Similarly, bond dipoles of flat triangle molecules AX₃, tetrahedral AX₄, trigonal bipyramidal AX₅ and octahedral AX₆, cancel each other. Thus, if the atoms bonded to the central atom A are not the same, the individual bonds will differ in polarities and cancelation of the bond dipoles usually can’t occur.

In most cases, when there are lone pairs in the valence shell of the central atom, the bond dipoles do not completely cancel. For example, in bent molecules (Н₂О, OF₂ or SO₂) two bond dipoles do not cancel each other entirely. As a result, these molecules have a net dipole moment are polar. Another example is ammonia molecule. It has a trygonal pyramidal shape and the three bond dipoles do not cancel each other entirely. Therefore, the NH₃ molecule is polar. Thus, there are two types of nonpolar molecules that have lone pairs on the central atom: one is the linear AX₂E₃ structure and the other is the square planar AX₄E₂ structure.

Example 3.4. Predicting, where or not a molecule is polar.

Problem: is the PCl₅ molecule polar?

Solution: the first step is to determine the shape of the molecule using the VSEPR theory. Phosphorus is the central atom of the molecule; its valent shell configuration in the ground state is 3s²3p³3d⁰. The coordination number of phosphorus in PCl₅ molecule equals 5, the P atom forms 5 single bonds with Cl atoms (s-electrons of phosphorus should become unpaired). There are no lone pairs in the valence shell of the P atom. According to VSEPR theory, the PCl₅ molecule has a trigonal bipyramidal shape.

The P-Cl bonds in phosphorus pentachloride are polar because electronegativities of the atoms are different (2.1 and 2.8 for P and Cl, respectively). Nevertheless all the ligands are the same, there are two kinds of bonds in the PCl₅. Three equatorial bonds are not equivalent to two axial ones, perpendicular to this plane. If we consider these groups of bonds separately (there bonds forming a flat triangle and two bonds oriented in opposite directions), we’ll see, that bond dipoles within each group cancel each other entirely. Therefore, the molecule will be nonpolar.
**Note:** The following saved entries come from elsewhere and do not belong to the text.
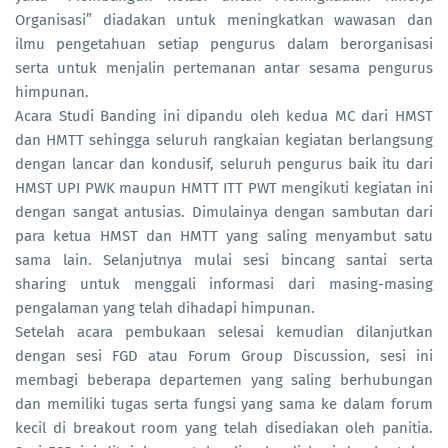
Organisasi” diadakan untuk meningkatkan wawasan dan
ilmu pengetahuan setiap pengurus dalam berorganisasi
serta untuk menjalin pertemanan antar sesama pengurus
himpunan.
Acara Studi Banding ini dipandu oleh kedua MC dari HMST
dan HMTT sehingga seluruh rangkaian kegiatan berlangsung
dengan lancar dan kondusif, seluruh pengurus baik itu dari
HMST UPI PWK maupun HMTT ITT PWT mengikuti kegiatan ini
dengan sangat antusias. Dimulainya dengan sambutan dari
para ketua HMST dan HMTT yang saling menyambut satu
sama lain. Selanjutnya mulai sesi bincang santai serta
sharing untuk menggali informasi dari masing-masing
pengalaman yang telah dihadapi himpunan.
Setelah acara pembukaan selesai kemudian dilanjutkan
dengan sesi FGD atau Forum Group Discussion, sesi ini
membagi beberapa departemen yang saling berhubungan
dan memiliki tugas serta fungsi yang sama ke dalam forum
kecil di breakout room yang telah disediakan oleh panitia.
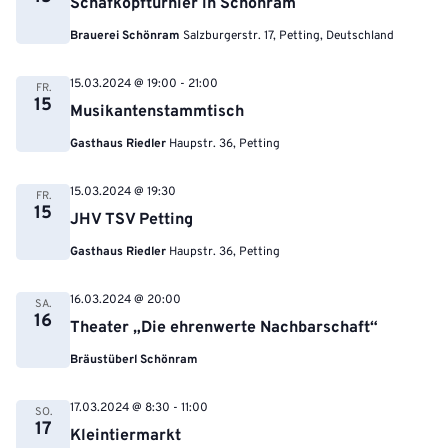
Schafkopfturnier in Schönram
Brauerei Schönram
Salzburgerstr. 17, Petting, Deutschland
15.03.2024 @ 19:00
-
21:00
FR.
15
Musikantenstammtisch
Gasthaus Riedler
Haupstr. 36, Petting
15.03.2024 @ 19:30
FR.
15
JHV TSV Petting
Gasthaus Riedler
Haupstr. 36, Petting
16.03.2024 @ 20:00
SA.
16
Theater „Die ehrenwerte Nachbarschaft“
Bräustüberl Schönram
17.03.2024 @ 8:30
-
11:00
SO.
17
Kleintiermarkt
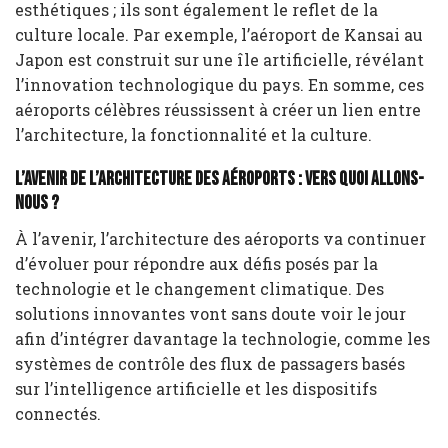
esthétiques ; ils sont également le reflet de la
culture locale. Par exemple, l’aéroport de Kansai au
Japon est construit sur une île artificielle, révélant
l’innovation technologique du pays. En somme, ces
aéroports célèbres réussissent à créer un lien entre
l’architecture, la fonctionnalité et la culture.
L’avenir de l’architecture des aéroports : vers quoi allons-
nous ?
À l’avenir, l’architecture des aéroports va continuer
d’évoluer pour répondre aux défis posés par la
technologie et le changement climatique. Des
solutions innovantes vont sans doute voir le jour
afin d’intégrer davantage la technologie, comme les
systèmes de contrôle des flux de passagers basés
sur l’intelligence artificielle et les dispositifs
connectés.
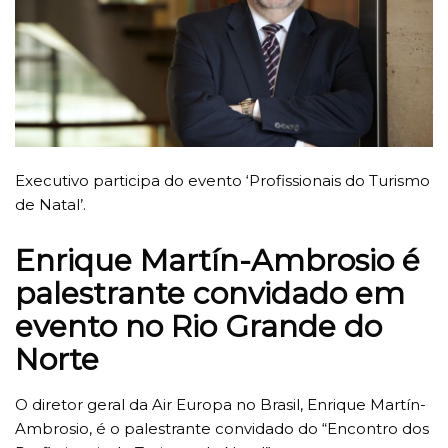
Executivo participa do evento ‘Profissionais do Turismo
de Natal’.
Enrique Martín-Ambrosio é
palestrante convidado em
evento no Rio Grande do
Norte
O diretor geral da Air Europa no Brasil, Enrique Martín-
Ambrosio, é o palestrante convidado do “Encontro dos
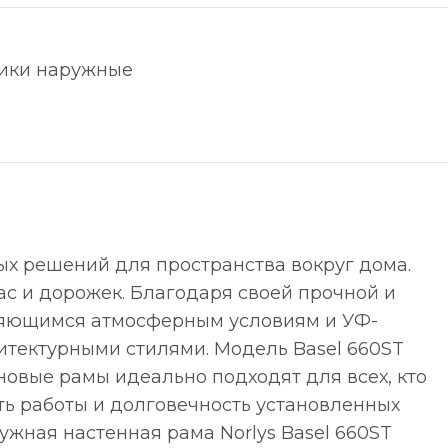
ики наружные
ых решений для пространства вокруг дома.
ас и дорожек. Благодаря своей прочной и
еняющимся атмосферным условиям и УФ-
итектурными стилями. Модель Basel 660ST
овые рамы идеально подходят для всех, кто
ть работы и долговечность установленных
ужная настенная рама Norlys Basel 660ST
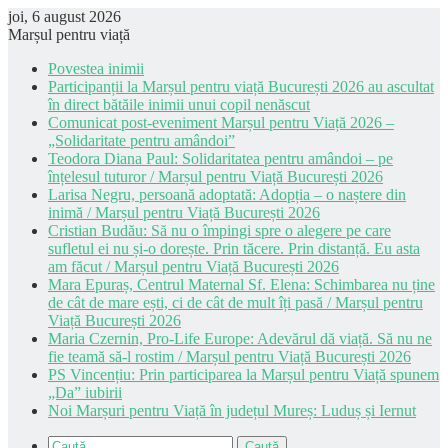
joi, 6 august 2026
Marșul pentru viață
Povestea inimii
Participanții la Marșul pentru viață București 2026 au ascultat
în direct bătăile inimii unui copil nenăscut
Comunicat post-eveniment Marșul pentru Viață 2026 –
„Solidaritate pentru amândoi”
Teodora Diana Paul: Solidaritatea pentru amândoi – pe
înțelesul tuturor / Marșul pentru Viață București 2026
Larisa Negru, persoană adoptată: Adopția – o naștere din
inimă / Marșul pentru Viață București 2026
Cristian Budău: Să nu o împingi spre o alegere pe care
sufletul ei nu și-o dorește. Prin tăcere. Prin distanță. Eu asta
am făcut / Marșul pentru Viață București 2026
Mara Epuraș, Centrul Maternal Sf. Elena: Schimbarea nu ține
de cât de mare ești, ci de cât de mult îți pasă / Marșul pentru
Viață București 2026
Maria Czernin, Pro-Life Europe: Adevărul dă viață. Să nu ne
fie teamă să-l rostim / Marșul pentru Viață București 2026
PS Vincențiu: Prin participarea la Marșul pentru Viață spunem
„Da” iubirii
Noi Marșuri pentru Viață în județul Mureș: Luduș și Iernut
Caută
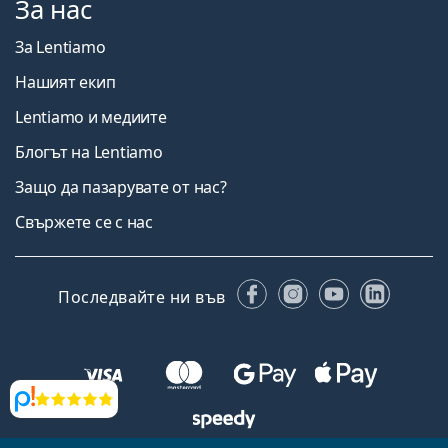
За нас
За Lentiamo
Нашият екип
Lentiamo и медиите
Блогът на Lentiamo
Защо да пазарувате от нас?
Свържете се с нас
Facebook
Instagram
YouTube
Linked
Последвайте ни във
Прегледи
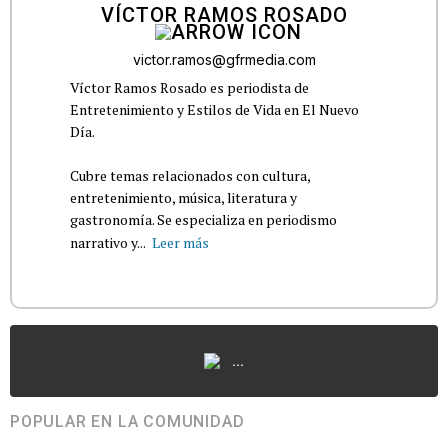
VÍCTOR RAMOS ROSADO
victor.ramos@gfrmedia.com
Víctor Ramos Rosado es periodista de
Entretenimiento y Estilos de Vida en El Nuevo
Día.
Cubre temas relacionados con cultura,
entretenimiento, música, literatura y
gastronomía. Se especializa en periodismo
narrativo y...
Leer más
...
POPULAR EN LA COMUNIDAD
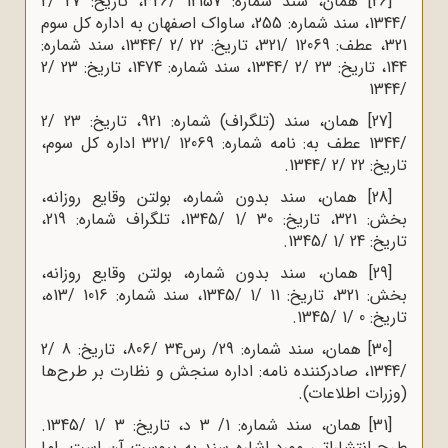
[26]
همان، سند شماره: 12157 /326، تاریخ: 27 /2
/1344، سند شماره: 255، ساواک اصفهان به اداره کل سوم
321، عطف: 12069 /321، تاریخ: 22 /2 /1344، سند شماره:
144، تاریخ: 23 /2 /1344، سند شماره: 1474، تاریخ: 23 /2
/1344
[27]
همان، سند (تلگراف) شماره: 921، تاریخ: 23 /2
/1344 عطف به: نامه شماره: 12069 /321 اداره کل سوم،
تاریخ: 22 /2 /1344.
[28]
همان، سند بدون شماره، بولتن وقایع روزانه،
بخش: 321، تاریخ: 30 /1 /1345، تلگراف شماره: 219،
تاریخ: 24 /1 /1345.
[29]
همان، سند بدون شماره، بولتن وقایع روزانه،
بخش: 321، تاریخ: 11 /1 /1345، سند شماره: 1016 /13ه‌،
تاریخ: 0 /1 /1345.
[30]
همان، سند شماره: 29/ رس34 /806، تاریخ: 8 /2
/1344، صادرکننده نامه: اداره سنجش و نظارت بر طرح‌ها
(وزرات اطلاعات).
[31]
همان، سند شماره: 1/ 3 د، تاریخ: 3 /1 /1345.
طرح انتشاراتی مورد اشاره سند به پیوست آن است. اما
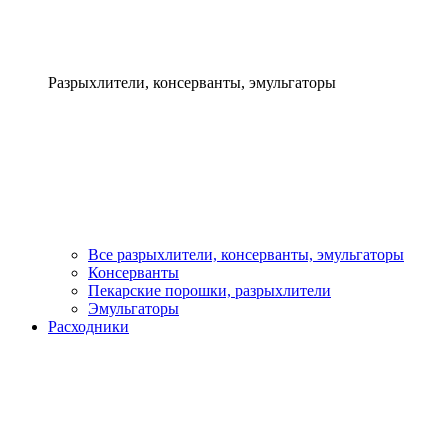
Разрыхлители, консерванты, эмульгаторы
Все разрыхлители, консерванты, эмульгаторы
Консерванты
Пекарские порошки, разрыхлители
Эмульгаторы
Расходники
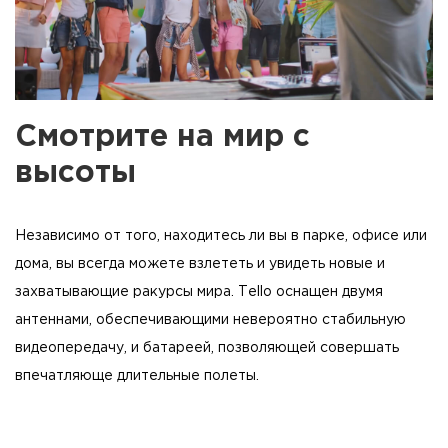
Смотрите на мир с
высоты
Независимо от того, находитесь ли вы в парке, офисе или
дома, вы всегда можете взлететь и увидеть новые и
захватывающие ракурсы мира. Tello оснащен двумя
антеннами, обеспечивающими невероятно стабильную
видеопередачу, и батареей, позволяющей совершать
впечатляюще длительные полеты.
Answer: the PCl₅ molecule is expected to be nonpolar.

Example 3.5. Predicting, where or not a molecule is polar.

Problem: is the IF₅ molecule polar?

Solution: the first step is to determine the shape of the molecule using the VSEPR theory.

Iodine is the central atom of the molecule; its valent shell configuration is 5s²5p⁵, additionally I atom has empty 5d orbitals. The coordination number of iodine in IF₅ molecule equals 5, all I-F bonds are single ones. There is one lone pair in the valence shell of the iodine atom, so, the molecule can be presented by a formula AX₅E. According to VSEPR theory, the AX₅E molecules have a tetragonal pyramidal shape.

The I-F bonds are polar, because electronegativities of the atoms are different (2.8 and 4.1 for I and F, respectively). Four bond dipoles located in one plane cancel each other, thus, remaining dipole has a lone pair on the opposite side and is not cancelled. So, the bond dipoles in IF₅ molecule don’t cancel each other entirely. Therefore, the molecule will be polar.

Answer: the IF₅ molecule is expected to be polar.